- **TEXT UNDER STUDY**
_ _ _
Confessions of an E-Hoarder

It’s a rainy Saturday afternoon as I sit on the couch flipping back and forth between Hoarders on A&E and Hoarders: Buried Alive on TLC, thankful I’m not one of them. When both commercial breaks occur simultaneously, I get up to get a glass of water and check my personal e-mail. Displayed on the screen are messages 1-50 of the 4,611 e-mails in my inbox. Nope, not a typo, you read that correctly—four-thousand six hundred and eleven. But I’m only using 28% of the “unlimited” space Gmail provides, so that’s okay, right? When I signed up for my Gmail account in April 2005, I loved the newness of my account and the endless amount of data storage. Six years later, I am faced with the daunting task of cleaning & purging thousands of conversations with friends, notifications of payments/available statements, tips & recipes from various e-newsletters, and more. What should I keep? What do I purge? But what if I need a record of my cell phone payment from February 2007? Or want to look back at the “Quick Tips for Tackling Laundry” e-mail Real Simple sent me over a year ago? And then (GASP) it occurs to me: I, Lauren Wilson, am an e-hoarder.

When it comes to organizing files, binders, keeping things neat and tidy, and purging physical items I no longer find necessary, I can say with confidence that I ROCK. On the other hand, organizing myself electronically is one of my biggest struggles. Luckily, I’ve picked up some tips & tricks along the way, though I still have a long, looonnngg journey to E-topia.

When I started my new job at The Richard Stockton College of New Jersey this past July, I created a New (Fiscal) Year Resolution to keep my inbox clean & organized, and am proud to say I have less than 25 e-mails in my inbox, and even more proud that I’ve only received one “YOU ARE REACHING YOUR QUOTA!” notification from Computer Services since July! Here are the general guidelines I created for myself to get me where I am today:

  • Primary Inbox—The only messages allowed to stay in my inbox are unread messages & items requiring a response or follow-up.
  • Inbox Folders—Will I ever need to access this e-mail thread from home?  If so, it’ll be filed away in one of my many Inbox Folders.
  • Archived Folders— If the chances of me needing to access an e-mail from home are slim to none, it’ll be filed away in an archived folder so it doesn’t take up my limited inbox space.
_ _ _
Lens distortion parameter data

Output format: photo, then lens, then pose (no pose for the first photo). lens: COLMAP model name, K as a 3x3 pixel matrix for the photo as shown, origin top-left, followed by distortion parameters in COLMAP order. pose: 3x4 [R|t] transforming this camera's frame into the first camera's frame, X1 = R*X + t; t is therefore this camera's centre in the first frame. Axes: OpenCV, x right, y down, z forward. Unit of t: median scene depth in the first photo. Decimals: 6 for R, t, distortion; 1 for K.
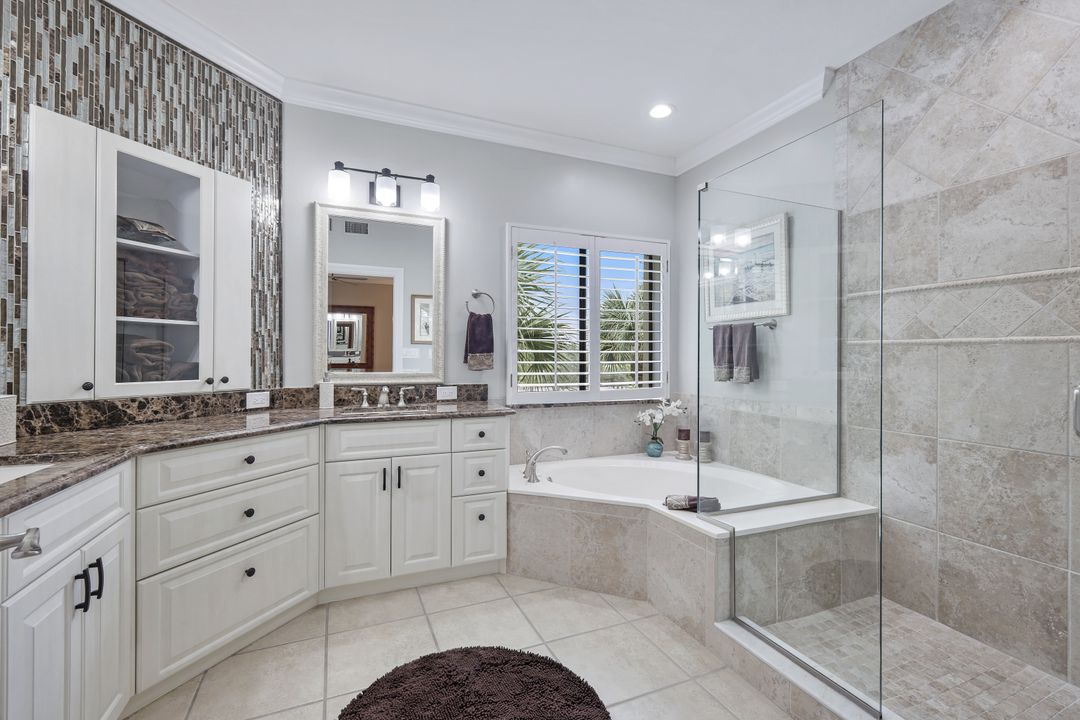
lens RADIAL K [[483.8, 0, 540.4], [0, 483.8, 348.0], [0, 0, 1]] dist [0.002237, 0.000314]
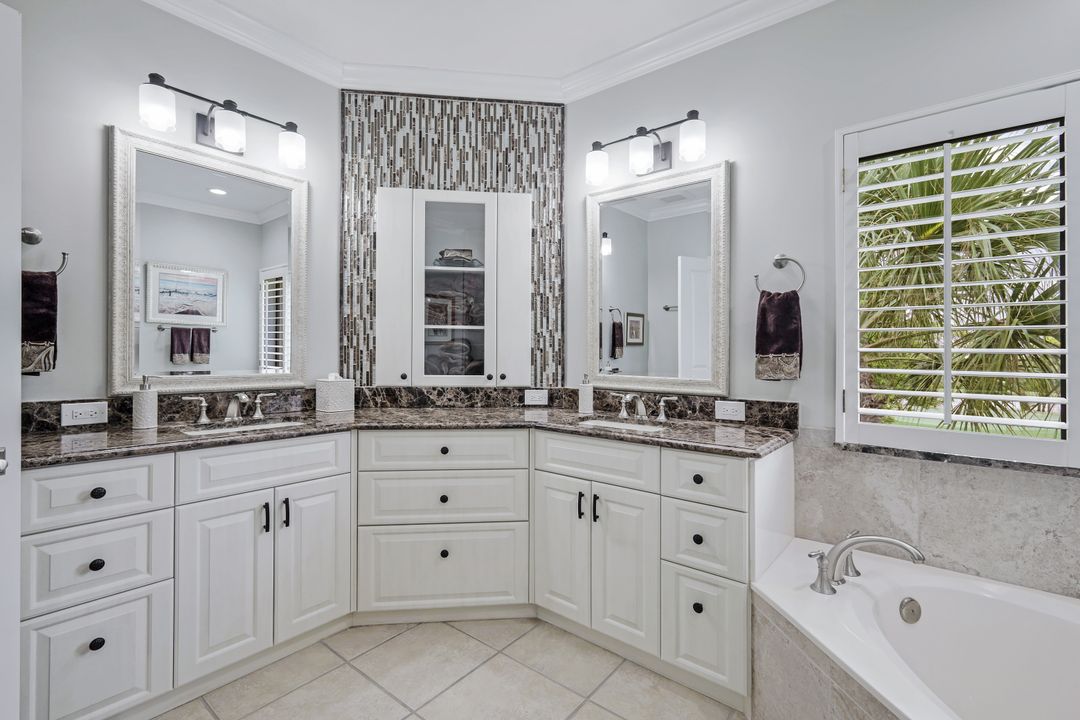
lens RADIAL K [[479.0, 0, 539.9], [0, 479.0, 349.1], [0, 0, 1]] dist [0.002454, 0.000317]
pose [[0.471132, -0.006100, -0.882042, 0.376335], [0.007183, 0.999969, -0.003079, 0.006024], [0.882034, -0.004885, 0.471161, 0.562325]]
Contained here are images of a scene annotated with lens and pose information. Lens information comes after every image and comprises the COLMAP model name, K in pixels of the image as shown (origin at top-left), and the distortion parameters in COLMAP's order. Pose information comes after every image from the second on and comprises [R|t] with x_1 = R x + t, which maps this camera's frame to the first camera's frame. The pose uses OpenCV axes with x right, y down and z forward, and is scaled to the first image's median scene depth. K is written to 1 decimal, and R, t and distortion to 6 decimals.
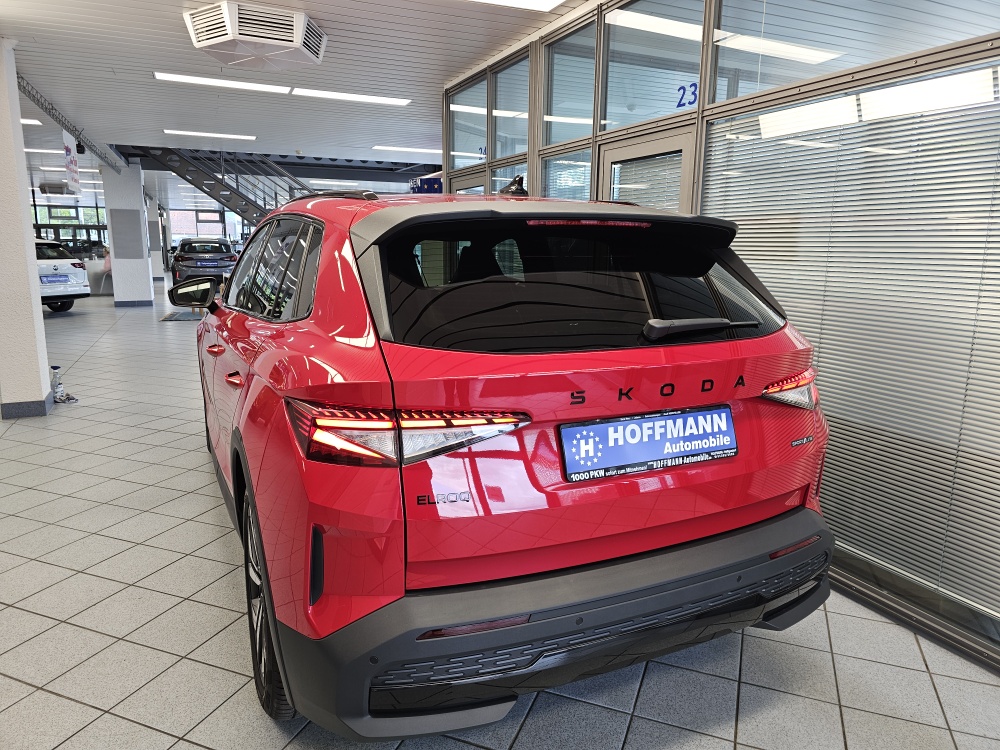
lens RADIAL K [[690.1, 0, 497.7], [0, 690.1, 369.3], [0, 0, 1]] dist [0.000913, -0.008073]
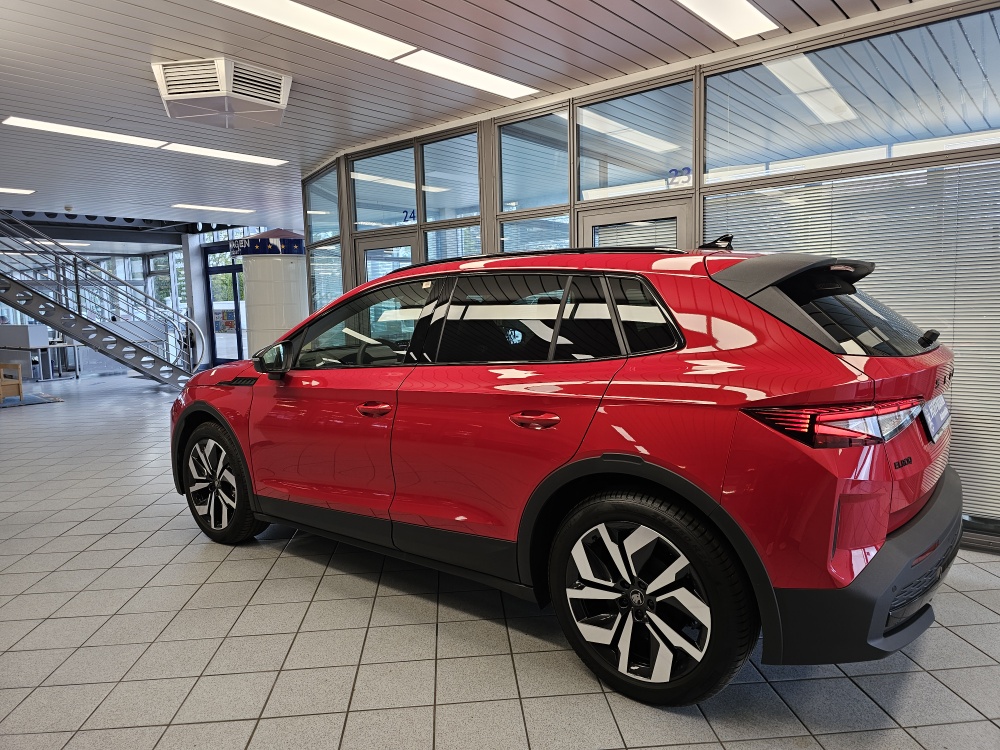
lens RADIAL K [[690.1, 0, 497.7], [0, 690.1, 369.3], [0, 0, 1]] dist [0.000913, -0.008073]
pose [[0.894039, -0.086282, 0.439602, -0.410369], [0.121297, 0.991246, -0.052133, -0.008791], [-0.431255, 0.099931, 0.896679, 0.019058]]
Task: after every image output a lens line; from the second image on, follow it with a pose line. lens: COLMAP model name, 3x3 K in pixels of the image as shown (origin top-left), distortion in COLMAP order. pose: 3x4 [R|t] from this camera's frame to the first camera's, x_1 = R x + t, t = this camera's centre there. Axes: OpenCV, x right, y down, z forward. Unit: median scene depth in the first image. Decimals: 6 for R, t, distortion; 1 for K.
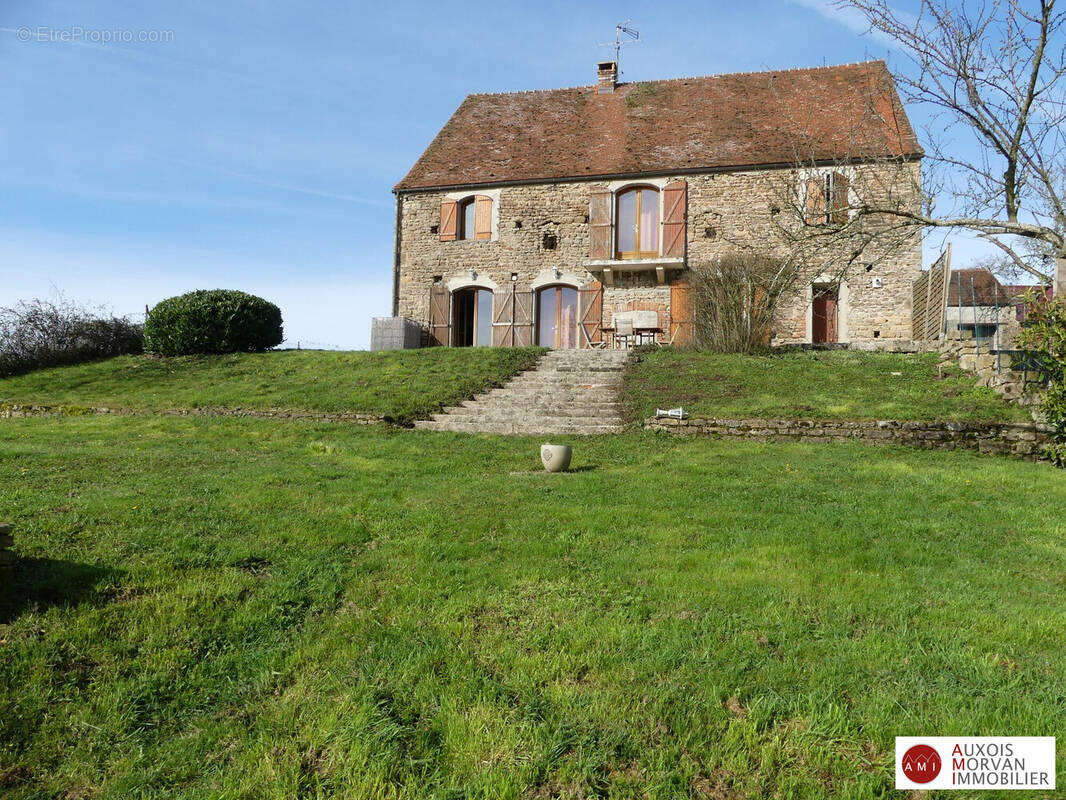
lens RADIAL K [[805.3, 0, 529.0], [0, 805.3, 400.0], [0, 0, 1]] dist [-0.027262, 0.024972]
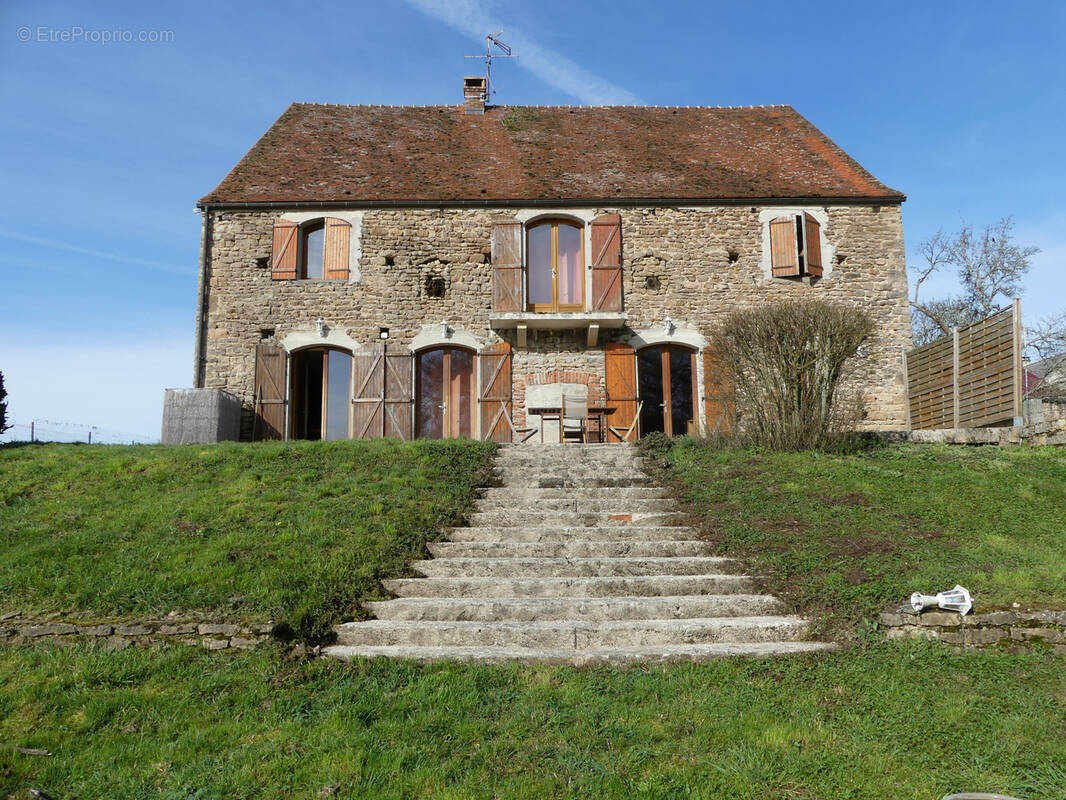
_ _ _
- **REQUIRED WORK**
a) Copy the part of the e-hoarding essay starting at "When I started" and ending at "many Inbox Folders.".
b) Give the bold-style headings that open each of the guidelines listed at the end of the e-hoarding essay.
c) Resume the essay on e-hoarding from the point where it stops.

- **RESULTS IN ORDER**
a)
When I started my new job at The Richard Stockton College of New Jersey this past July, I created a New (Fiscal) Year Resolution to keep my inbox clean & organized, and am proud to say I have less than 25 e-mails in my inbox, and even more proud that I’ve only received one “YOU ARE REACHING YOUR QUOTA!” notification from Computer Services since July! Here are the general guidelines I created for myself to get me where I am today:

  • Primary Inbox—The only messages allowed to stay in my inbox are unread messages & items requiring a response or follow-up.
  • Inbox Folders—Will I ever need to access this e-mail thread from home?  If so, it’ll be filed away in one of my many Inbox Folders.

b)
Primary Inbox
Inbox Folders
Archived Folders

c)
  • Sent Items— Oh, how quickly the “Sent Items” folder piles up!! I created another “Sent Items” folder in my Archived Folders and clear the folder on my inbox at least once a week.
  • Deleted Items—I know, I know—deleting the “Deleted Items” folder seems repetitive, but depending on your e-mail settings, the deleted items may stay there and continue to take up space in your inbox until you physically go in and purge them for good. With that said, I make it a priority to go in about once a week to permanently delete all deleted items.
  • The PDF Rule— These files are huge! Save the file to your computer and delete the e-mail or store away in an Archived Folder.
  • E-Mail Threads— Until Outlook takes notes from Gmail and saves a conversation thread as one e-mail, there is no need to save every e-mail in the never-ending ping pong conversation (especially when Reply All is involved!)  Delete the old ones and only save the most recent e-mail.

I’m well aware that the guidelines I created for myself may be common knowledge and second nature for many of you, but it’s a HUGE “Step One” for me on my journey from E-Hoarder to E-topia, and so far, it seems to be working! I know there are hundreds of e-organization tips and tricks still to learn, and I hope to acquire and implement more and more of these each year.

I’ve stumbled upon a few helpful websites in my quest to become more organized electronically, but am more interested in knowing how my fellow student affairs colleagues stay on top of this overwhelming task, which leads me to the question:

What strategies do you use to keep your inbox organized?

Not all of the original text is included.